Aidan O'Shea

Personal information
- Native name: Aodhán Ó Sé (Irish)
- Born: County Kerry, Ireland

Sport
- Sport: Gaelic football
- Position: Full Back

Club
- Years: Club
- - Present: Glenbeigh-Glencar

Inter-county
- Years: County / Apps (scores)
- 2009-: Kerry / 2 (0-0)

Inter-county titles
- Munster titles: 0
- All-Irelands: 0
- All Stars: 0

= Aidan O'Shea (Kerry Gaelic footballer) =

Kerry Gaelic footballer

Aidan O'Shea (born 1985 in County Kerry) is an Irish Gaelic footballer from Glenbeigh-Glencar in County Kerry. He is a PE Teacher and Geography teacher at Mercy Mounthawk, Tralee, 6 ft 3 in tall and weighs 14 st. He is the son of Kerry legend Jack O'Shea.

==Football career==
Aged 23 he was selected for the Kerry Panel for the 2008 National League campaign but didn't make his debut for Kerry until the 2009 National League.
His first game for the Kerry senior team was on Sunday, 1 February 2009 versus Donegal. O'Shea started as Right Wing Back and played most of the game until he was replaced by Daniel Bohane.
During Kerry's second game in the League versus Tyrone he was moved to Left Wing Back but was replaced by Brian Moran after he received a yellow card (during the 2009 League the GAA experimented with new rules whereby yellow carded players had to be replaced).
O'Shea did not play in the third game versus Derry but was selected for the next game versus Mayo and started as Full Back.
Kerry were struggling to find a Full Back and tried out O'Shea in that position since he plays in that position for his club Glenbeigh-Glencar. He was replaced after 50 minutes by Aidan O'Mahony.
In Kerry's games versus Westmeath and Dublin he started as Full Back but in the game versus Dublin he was replaced by Daniel Bohane. O'Shea injured himself in that game and did not play in the game versus Galway. He did not start in the 2009 League Final but did come on after 72 minutes for Pádraig Reidy as a Left Full Back.

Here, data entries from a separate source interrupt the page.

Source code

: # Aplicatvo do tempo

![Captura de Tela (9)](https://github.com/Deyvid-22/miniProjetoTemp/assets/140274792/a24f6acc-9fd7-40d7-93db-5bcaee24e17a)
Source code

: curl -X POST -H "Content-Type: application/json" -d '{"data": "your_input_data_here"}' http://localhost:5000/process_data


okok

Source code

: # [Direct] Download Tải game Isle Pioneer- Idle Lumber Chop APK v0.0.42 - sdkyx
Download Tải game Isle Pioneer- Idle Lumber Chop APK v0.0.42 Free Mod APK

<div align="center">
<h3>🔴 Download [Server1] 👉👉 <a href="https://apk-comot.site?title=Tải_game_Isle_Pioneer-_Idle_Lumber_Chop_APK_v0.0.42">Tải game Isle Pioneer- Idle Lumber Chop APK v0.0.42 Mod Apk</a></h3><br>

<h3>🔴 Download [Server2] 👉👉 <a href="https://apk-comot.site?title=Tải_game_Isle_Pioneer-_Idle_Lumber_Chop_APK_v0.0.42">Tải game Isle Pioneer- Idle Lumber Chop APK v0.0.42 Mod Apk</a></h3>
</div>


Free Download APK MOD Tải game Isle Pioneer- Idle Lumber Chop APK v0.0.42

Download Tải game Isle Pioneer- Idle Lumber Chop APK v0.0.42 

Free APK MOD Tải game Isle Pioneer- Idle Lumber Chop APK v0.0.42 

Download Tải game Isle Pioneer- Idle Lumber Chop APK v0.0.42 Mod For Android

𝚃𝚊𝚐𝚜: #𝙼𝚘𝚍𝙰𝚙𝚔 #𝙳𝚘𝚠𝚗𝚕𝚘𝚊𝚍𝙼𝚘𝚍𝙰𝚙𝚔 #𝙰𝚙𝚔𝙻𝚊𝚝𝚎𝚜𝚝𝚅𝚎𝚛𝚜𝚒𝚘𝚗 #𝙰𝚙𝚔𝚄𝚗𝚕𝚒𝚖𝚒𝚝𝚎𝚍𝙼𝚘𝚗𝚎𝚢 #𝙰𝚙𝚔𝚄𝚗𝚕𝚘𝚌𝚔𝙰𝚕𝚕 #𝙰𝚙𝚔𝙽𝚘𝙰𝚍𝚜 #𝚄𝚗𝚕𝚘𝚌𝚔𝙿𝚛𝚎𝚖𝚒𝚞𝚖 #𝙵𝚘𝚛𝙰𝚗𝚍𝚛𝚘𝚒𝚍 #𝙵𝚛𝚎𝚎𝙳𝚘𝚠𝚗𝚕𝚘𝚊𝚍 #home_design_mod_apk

O'Shea did not play in Kerry's first two games in the 2009 Championship versus Cork but will start as Right Wing Back in Kerry's first qualifier game versus Longford. This was his championship début.

O'Shea suffered an injury-ridden year throughout 2010, with knee surgery and a serious groin injury preventing him from playing for the duration of the year.